Cuscatlán had the same look since 1993, but they are the first in the downtown district to participate in the City’s storefront improvement program, which is now just a pilot program that will encompass five other business storefronts in addition to Rodeo.

“We put out the applications and had more than 20 applications from business owners,” said Alex Train, a planner for the City. “We ranked them accordingly and worked with the Chelsea Business Foundation to do that. Now, we have six businesses in the queue for funding. Rodeo was the first and we have five others working with architects on to finalize the design. We’re really thrilled with the final product at Rodeo. The other businesses are looking at new banner signs and blade signs – which were just allowed under the City’s new sign regulations. Many owners are excited and that old ban on signage prevented a lot of owners from upgrading.”

Train said the rest of the businesses will follow Rodeo with new, coordinated signage during the course of this winter.
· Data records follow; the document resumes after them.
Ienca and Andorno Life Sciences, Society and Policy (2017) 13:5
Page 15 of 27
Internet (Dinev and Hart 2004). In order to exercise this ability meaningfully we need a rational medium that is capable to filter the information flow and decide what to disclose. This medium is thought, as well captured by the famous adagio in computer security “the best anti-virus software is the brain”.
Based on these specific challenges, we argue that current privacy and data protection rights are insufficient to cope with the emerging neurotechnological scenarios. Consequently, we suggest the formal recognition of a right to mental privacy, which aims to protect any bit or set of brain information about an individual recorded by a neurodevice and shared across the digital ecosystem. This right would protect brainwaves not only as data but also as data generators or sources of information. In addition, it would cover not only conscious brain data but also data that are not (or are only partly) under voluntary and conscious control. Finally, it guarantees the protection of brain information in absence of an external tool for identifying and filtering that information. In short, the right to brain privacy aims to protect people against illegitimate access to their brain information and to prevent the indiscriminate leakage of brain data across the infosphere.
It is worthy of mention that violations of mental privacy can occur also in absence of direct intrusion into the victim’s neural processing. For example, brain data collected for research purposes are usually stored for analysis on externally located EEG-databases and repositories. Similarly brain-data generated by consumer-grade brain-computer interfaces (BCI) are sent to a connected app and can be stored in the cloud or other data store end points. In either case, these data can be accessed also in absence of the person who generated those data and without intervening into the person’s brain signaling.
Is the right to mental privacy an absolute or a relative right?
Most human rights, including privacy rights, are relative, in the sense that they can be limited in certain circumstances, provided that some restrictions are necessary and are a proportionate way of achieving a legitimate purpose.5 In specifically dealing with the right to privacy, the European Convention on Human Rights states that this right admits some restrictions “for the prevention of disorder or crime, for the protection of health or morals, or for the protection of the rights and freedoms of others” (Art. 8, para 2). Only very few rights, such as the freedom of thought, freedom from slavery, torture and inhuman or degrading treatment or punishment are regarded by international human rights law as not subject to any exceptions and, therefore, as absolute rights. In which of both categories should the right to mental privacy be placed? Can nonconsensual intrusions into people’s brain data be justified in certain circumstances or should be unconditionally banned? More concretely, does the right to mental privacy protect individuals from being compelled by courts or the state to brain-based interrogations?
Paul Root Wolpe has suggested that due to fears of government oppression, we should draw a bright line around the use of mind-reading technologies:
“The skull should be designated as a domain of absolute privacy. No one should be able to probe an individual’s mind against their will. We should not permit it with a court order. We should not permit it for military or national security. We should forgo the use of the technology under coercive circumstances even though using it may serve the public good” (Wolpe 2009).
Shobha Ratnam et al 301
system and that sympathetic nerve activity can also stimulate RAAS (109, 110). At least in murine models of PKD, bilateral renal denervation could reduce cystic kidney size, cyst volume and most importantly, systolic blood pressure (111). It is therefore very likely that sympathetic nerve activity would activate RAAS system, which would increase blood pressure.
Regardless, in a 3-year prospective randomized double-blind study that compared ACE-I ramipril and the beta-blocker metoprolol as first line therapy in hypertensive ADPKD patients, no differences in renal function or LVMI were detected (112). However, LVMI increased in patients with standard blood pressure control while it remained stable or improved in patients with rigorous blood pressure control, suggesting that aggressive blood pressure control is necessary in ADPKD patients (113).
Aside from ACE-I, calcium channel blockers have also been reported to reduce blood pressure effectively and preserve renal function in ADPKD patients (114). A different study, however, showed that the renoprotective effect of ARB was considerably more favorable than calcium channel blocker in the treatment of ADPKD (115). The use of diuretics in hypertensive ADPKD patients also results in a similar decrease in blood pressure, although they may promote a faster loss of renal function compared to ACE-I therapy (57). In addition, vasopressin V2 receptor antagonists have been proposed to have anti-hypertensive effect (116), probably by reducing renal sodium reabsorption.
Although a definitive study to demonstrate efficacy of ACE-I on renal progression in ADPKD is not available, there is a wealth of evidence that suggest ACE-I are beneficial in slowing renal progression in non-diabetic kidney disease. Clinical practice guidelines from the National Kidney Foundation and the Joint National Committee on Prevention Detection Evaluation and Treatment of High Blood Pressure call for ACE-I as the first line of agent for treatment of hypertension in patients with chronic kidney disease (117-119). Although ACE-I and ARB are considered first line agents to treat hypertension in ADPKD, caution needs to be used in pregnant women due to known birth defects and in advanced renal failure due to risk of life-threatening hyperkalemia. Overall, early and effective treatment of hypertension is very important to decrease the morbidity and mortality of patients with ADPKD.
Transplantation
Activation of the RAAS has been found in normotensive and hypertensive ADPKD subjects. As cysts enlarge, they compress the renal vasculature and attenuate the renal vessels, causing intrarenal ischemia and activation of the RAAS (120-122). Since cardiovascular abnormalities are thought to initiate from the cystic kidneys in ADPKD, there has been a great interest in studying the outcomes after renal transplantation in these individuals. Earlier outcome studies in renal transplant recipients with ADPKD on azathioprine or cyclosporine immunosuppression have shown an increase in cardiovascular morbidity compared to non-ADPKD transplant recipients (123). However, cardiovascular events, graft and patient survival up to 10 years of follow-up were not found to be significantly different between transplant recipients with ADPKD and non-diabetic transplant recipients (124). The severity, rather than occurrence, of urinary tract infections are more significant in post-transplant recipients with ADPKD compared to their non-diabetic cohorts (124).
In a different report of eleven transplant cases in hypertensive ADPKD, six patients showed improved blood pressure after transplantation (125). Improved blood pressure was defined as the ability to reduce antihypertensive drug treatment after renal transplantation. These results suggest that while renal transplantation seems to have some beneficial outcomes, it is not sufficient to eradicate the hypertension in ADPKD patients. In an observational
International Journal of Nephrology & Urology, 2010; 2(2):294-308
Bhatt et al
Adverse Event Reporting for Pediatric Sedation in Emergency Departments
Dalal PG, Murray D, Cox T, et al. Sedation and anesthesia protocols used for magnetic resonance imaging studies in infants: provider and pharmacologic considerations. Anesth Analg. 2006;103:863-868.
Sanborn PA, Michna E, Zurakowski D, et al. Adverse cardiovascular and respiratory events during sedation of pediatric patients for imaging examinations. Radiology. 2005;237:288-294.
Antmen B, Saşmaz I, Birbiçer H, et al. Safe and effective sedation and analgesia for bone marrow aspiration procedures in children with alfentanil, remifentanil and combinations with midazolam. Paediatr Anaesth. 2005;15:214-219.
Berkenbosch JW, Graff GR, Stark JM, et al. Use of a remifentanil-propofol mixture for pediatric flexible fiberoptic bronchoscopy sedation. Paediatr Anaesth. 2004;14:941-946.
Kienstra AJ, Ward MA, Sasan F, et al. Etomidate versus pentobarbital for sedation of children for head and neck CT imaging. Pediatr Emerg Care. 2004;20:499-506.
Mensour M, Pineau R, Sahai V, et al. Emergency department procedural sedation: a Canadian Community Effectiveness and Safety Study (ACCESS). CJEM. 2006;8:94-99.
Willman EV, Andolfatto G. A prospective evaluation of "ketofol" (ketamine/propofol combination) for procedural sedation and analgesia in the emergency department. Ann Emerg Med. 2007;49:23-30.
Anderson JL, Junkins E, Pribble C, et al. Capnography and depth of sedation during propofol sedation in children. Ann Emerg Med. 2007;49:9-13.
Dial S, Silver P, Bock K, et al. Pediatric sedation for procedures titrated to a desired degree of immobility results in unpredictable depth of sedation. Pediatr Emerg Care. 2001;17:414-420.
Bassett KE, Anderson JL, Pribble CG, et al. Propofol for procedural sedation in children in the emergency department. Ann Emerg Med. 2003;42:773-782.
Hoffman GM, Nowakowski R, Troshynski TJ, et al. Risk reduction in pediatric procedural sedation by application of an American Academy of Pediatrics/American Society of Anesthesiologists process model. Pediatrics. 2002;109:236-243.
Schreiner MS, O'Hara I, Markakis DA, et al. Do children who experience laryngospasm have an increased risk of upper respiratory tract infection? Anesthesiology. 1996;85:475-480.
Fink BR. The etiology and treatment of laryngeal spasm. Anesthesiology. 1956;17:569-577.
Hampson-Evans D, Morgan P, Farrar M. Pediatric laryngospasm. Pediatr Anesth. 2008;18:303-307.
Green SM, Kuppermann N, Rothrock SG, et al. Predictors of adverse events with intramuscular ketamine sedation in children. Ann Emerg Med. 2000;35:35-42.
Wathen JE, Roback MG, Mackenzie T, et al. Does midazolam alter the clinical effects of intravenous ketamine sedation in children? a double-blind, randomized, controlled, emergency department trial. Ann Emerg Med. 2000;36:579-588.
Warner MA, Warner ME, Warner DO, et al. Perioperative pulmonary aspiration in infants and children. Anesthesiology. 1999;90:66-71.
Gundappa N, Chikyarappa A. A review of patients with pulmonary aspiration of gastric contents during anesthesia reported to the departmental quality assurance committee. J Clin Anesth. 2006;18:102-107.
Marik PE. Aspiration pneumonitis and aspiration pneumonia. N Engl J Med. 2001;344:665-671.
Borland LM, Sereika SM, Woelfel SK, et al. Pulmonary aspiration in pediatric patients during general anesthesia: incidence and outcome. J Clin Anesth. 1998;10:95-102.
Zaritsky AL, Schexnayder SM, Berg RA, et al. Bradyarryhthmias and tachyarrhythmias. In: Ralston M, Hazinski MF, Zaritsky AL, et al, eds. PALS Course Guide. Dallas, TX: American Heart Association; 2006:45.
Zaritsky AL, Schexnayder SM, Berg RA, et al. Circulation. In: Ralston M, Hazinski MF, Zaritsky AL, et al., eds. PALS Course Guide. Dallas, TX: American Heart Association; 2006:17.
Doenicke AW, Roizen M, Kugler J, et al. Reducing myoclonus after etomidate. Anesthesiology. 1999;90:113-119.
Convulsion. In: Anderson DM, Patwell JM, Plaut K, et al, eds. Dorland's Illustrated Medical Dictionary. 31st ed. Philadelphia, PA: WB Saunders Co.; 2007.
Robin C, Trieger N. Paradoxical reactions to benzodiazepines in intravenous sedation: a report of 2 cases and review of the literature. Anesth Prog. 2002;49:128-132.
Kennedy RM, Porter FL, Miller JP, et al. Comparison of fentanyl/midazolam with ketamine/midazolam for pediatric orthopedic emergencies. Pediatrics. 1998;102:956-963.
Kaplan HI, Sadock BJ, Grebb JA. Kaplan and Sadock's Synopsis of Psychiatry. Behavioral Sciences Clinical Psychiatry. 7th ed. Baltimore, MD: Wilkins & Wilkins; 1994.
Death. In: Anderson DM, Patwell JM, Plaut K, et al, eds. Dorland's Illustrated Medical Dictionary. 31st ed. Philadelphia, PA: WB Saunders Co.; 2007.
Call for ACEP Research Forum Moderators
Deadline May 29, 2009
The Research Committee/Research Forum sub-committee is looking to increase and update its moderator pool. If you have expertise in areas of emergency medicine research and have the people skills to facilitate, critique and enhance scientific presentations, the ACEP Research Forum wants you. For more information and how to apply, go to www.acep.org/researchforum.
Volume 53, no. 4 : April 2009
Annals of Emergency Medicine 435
By the summer, he expects the entire round of funding and construction to be completed.

That brings the program to a crossroads.

Though popular with the business owners, and to the public so far, the City Council would have to vote to move the program from a Pilot to a permanent program supported by the City Budget.

“Now we have to go back to the Council to see if they want a full program,” he said.

For now, the changes at Rodeo are permanent and getting great reviews.

Asked if she recommended that the program be extended and that other businesses use it, Geldamez said, “Of course!”